__Exercise tasks__:
- 1) In the court hearing report, reproduce the passage between "However, Justice Dalila" and "from Holyoke Hospital.", inclusive, renaming "Holyoke Hospital" as "Holyoke Medical Center".
- 2) According to the court hearing report, why did Bennett say the hospital did not admit one patient?

*** Page excerpt ***

Clinton attorney Jeffrey Pyle opened his argument restating the defense’s position that defendants did not meet the definition of caretaker. Because the residents were already facing infection in their prior circumstances, an increase in harm from the consolidation is insufficient to trigger the statute.
However, Justice Dalila Argaez Wendlandt suggested the Superior Court jumped the gun by finding a lack of evidence. As for whether the consolidation should be judged in isolation, she again invoked the supposed offer from Holyoke Hospital.
“The decision to merge wasn’t made in isolation,” she said, citing Holyoke Medical Center.
Pyle again emphasized the defendants’ actions could not meet the definition of abuse, namely “creates the substantial likelihood of harm.” The goal of the statute, he argued, was not to encompass any increase in risk. For example, overtired doctors or surgeons with insufficiently clean hands could be an increase, but not a new substantial risk. Rather, it was the creation of a new risk where no substantial one existed previously.
Walsh’s attorney William Bennett—both his uncle and the former Hampden District Attorney—began his argument but undercutting the references to Holyoke Medical Center.
“There was no offer from the Holyoke Medical Center to take in these persons,” he said in his open. Bennett clarified, at Kafker’s urging, that there was no offer to take in people who did not need hospital treatment.
Bennett said the conversations defendants had with medical center leadership pertained to residents the Home sent for hospitalization. He also noted the hospital did not admit one patient because he had a do-not-resuscitate order. Many of the residents in the consolidated ward also had DNRs. In other words, the hospital was not offering to take residents to free up space in the Soldiers’ Home. Bennett implied the hospital may turn away even those who might be qualify for hospitalization due to DNRs.
Turning to the statute, Bennett echoed Pyle’s point about the circumstances not meeting the defition.
“The commonwealth must establish probable cause that the preexisting likelihood of harm was not substantial,” he said. “In other words the substantial risk of harm had not already been created.” He went on to note the parade of COVID-positive veterans prior to the consolidation.
Lowy replied that the question reverts to what options were on the table.
“The staff felt there were no other options,” Bennett said. “If there were other options, and there certainly may have been, it was not obvious to them at that time.”
Kafker cited Holyoke Medical Center’s executive officer saying if the Home needed “help or wanted to hospitalize veterans” it should reach out. Bennett said that was only about hospitalization not a general offer of assistance.

*** End of Page excerpt ***
*** Extracted entries ***

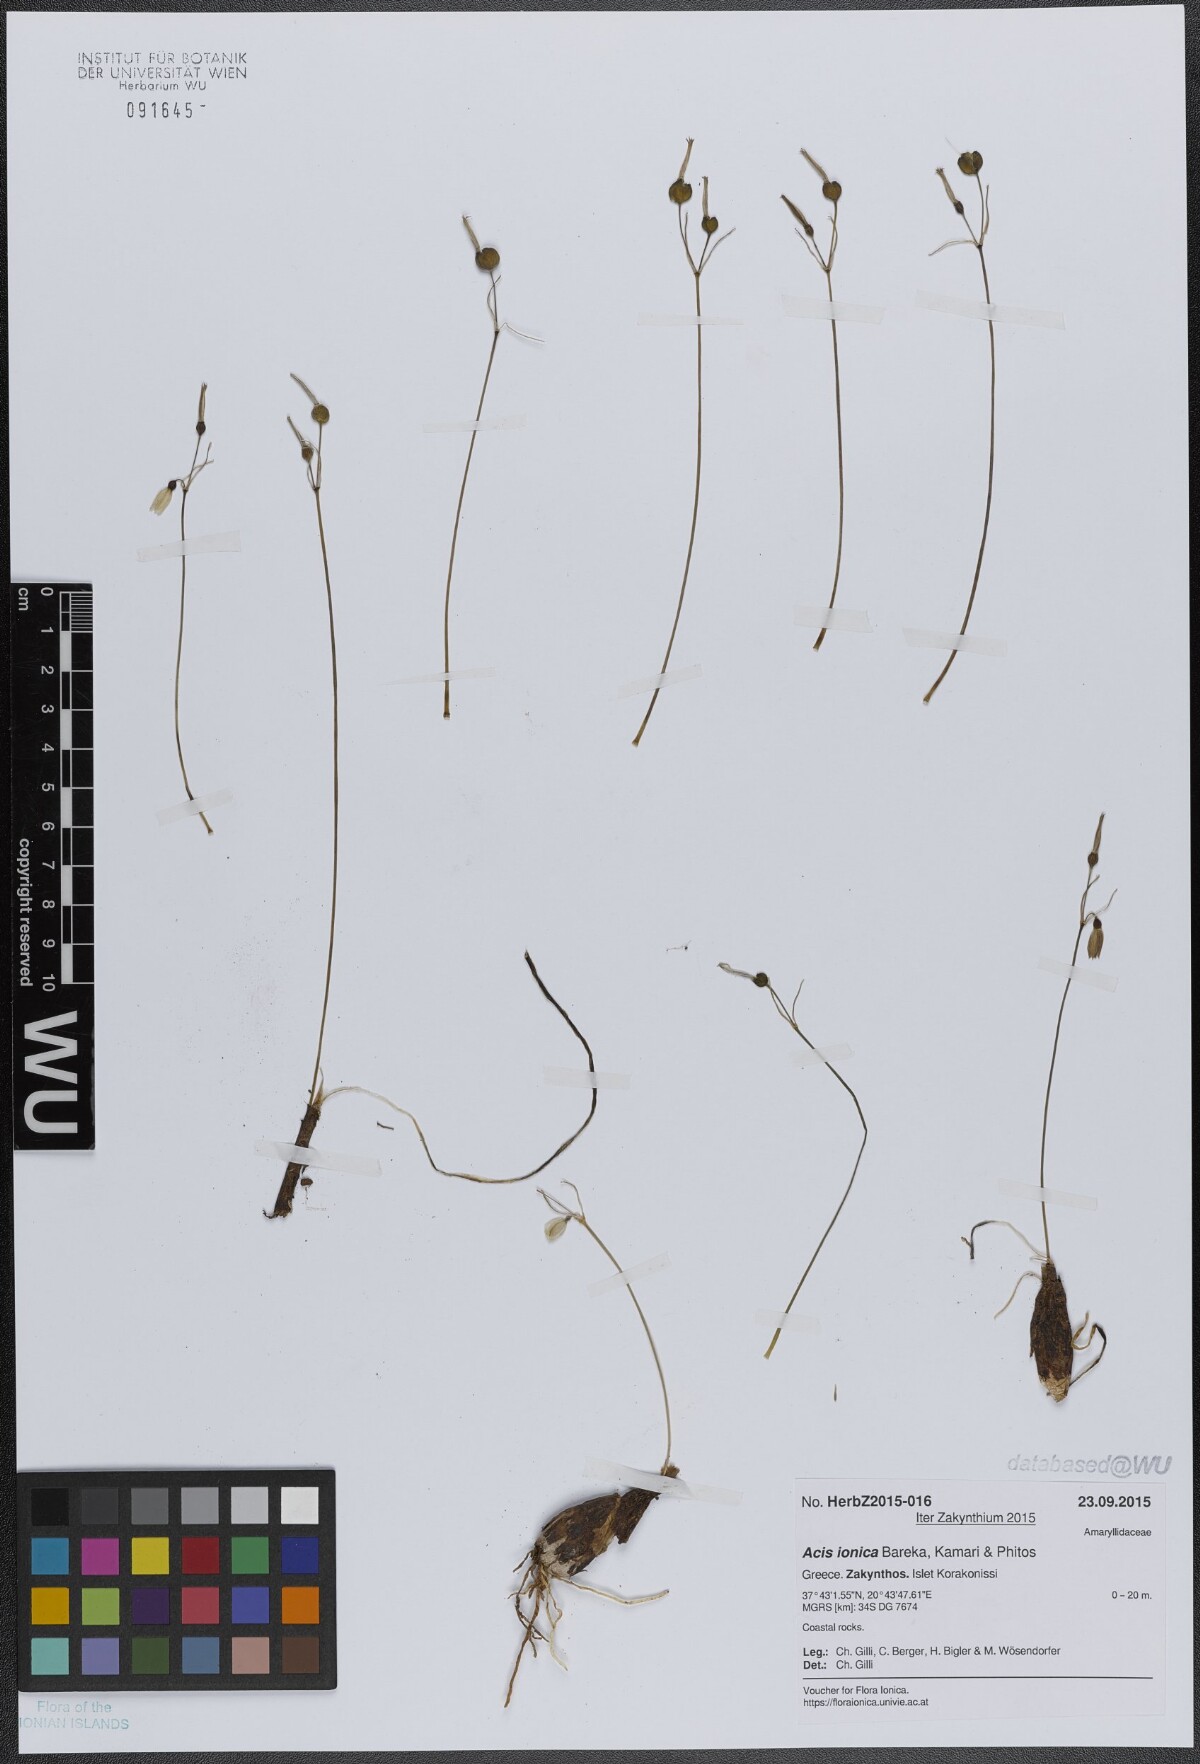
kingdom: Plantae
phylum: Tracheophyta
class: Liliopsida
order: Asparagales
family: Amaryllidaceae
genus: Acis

*** End of Extracted entries ***
*** Extracted entries ***

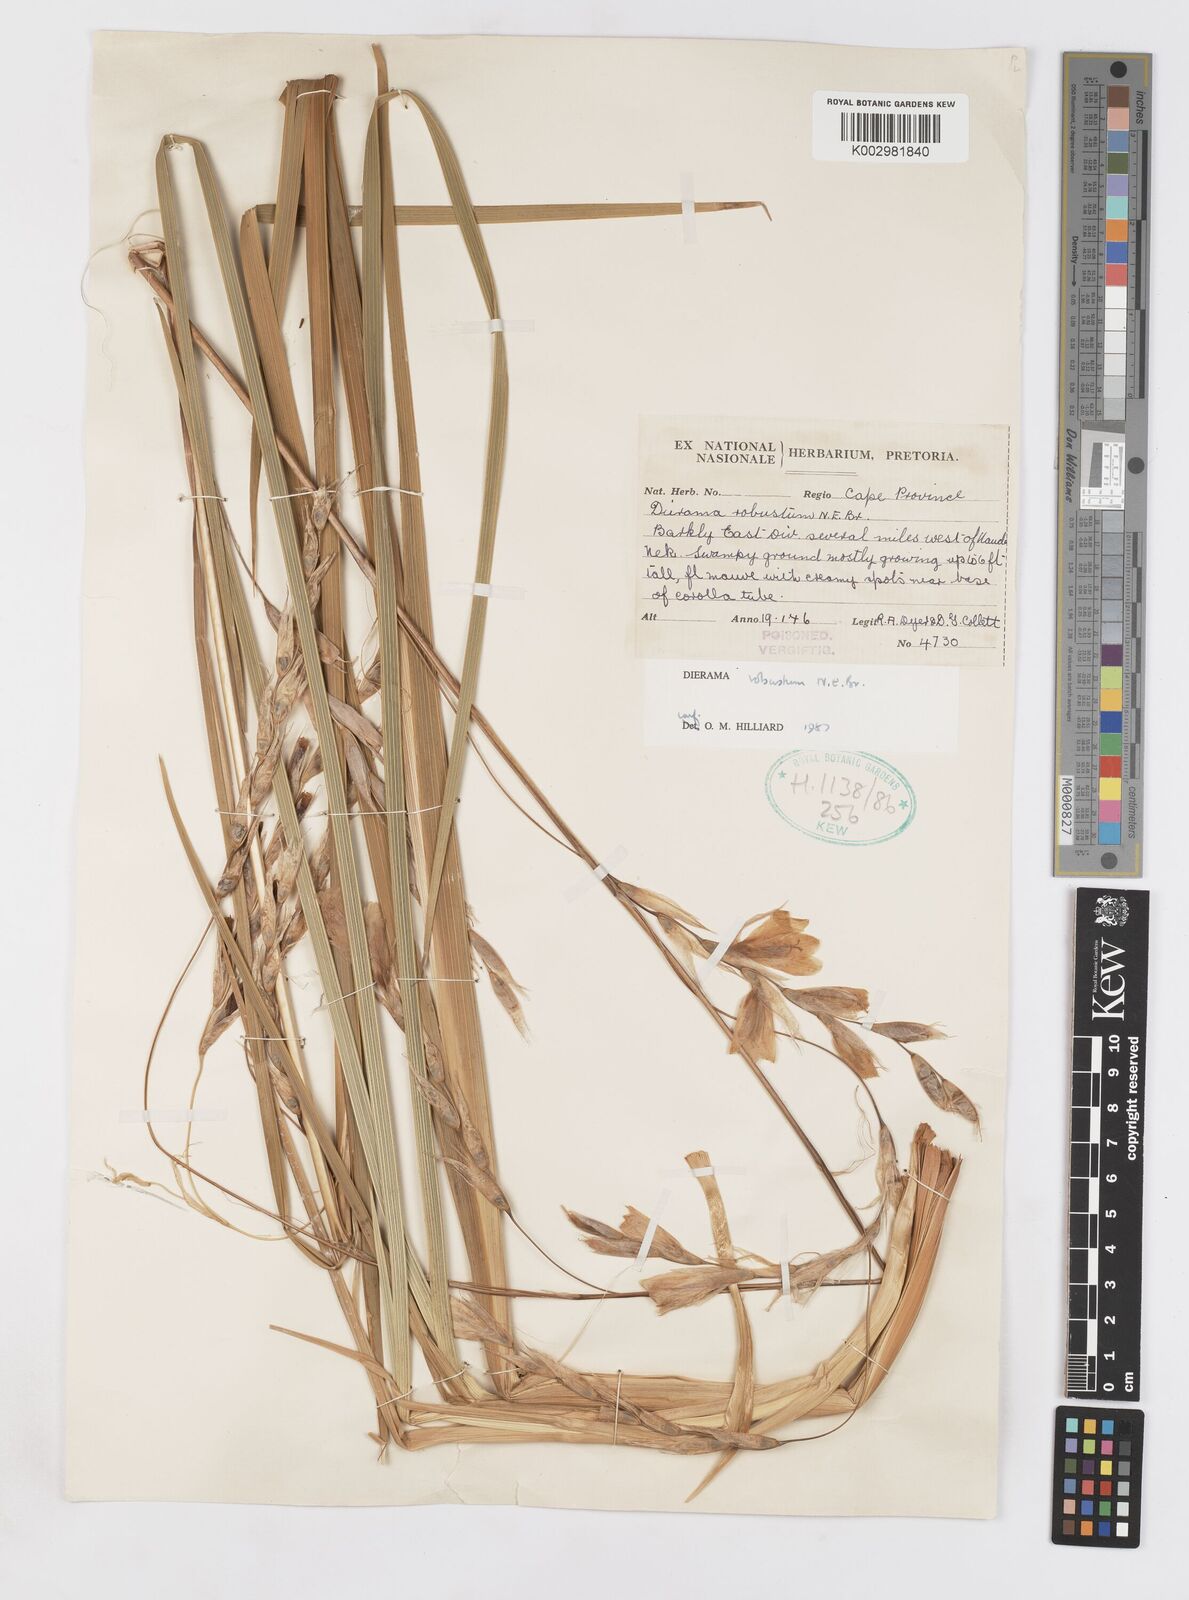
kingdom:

*** End of Extracted entries ***

__Answers for the tasks__:
- 1)
However, Justice Dalila Argaez Wendlandt suggested the Superior Court jumped the gun by finding a lack of evidence. As for whether the consolidation should be judged in isolation, she again invoked the supposed offer from Holyoke Medical Center.

- 2) Because the patient had a do-not-resuscitate order.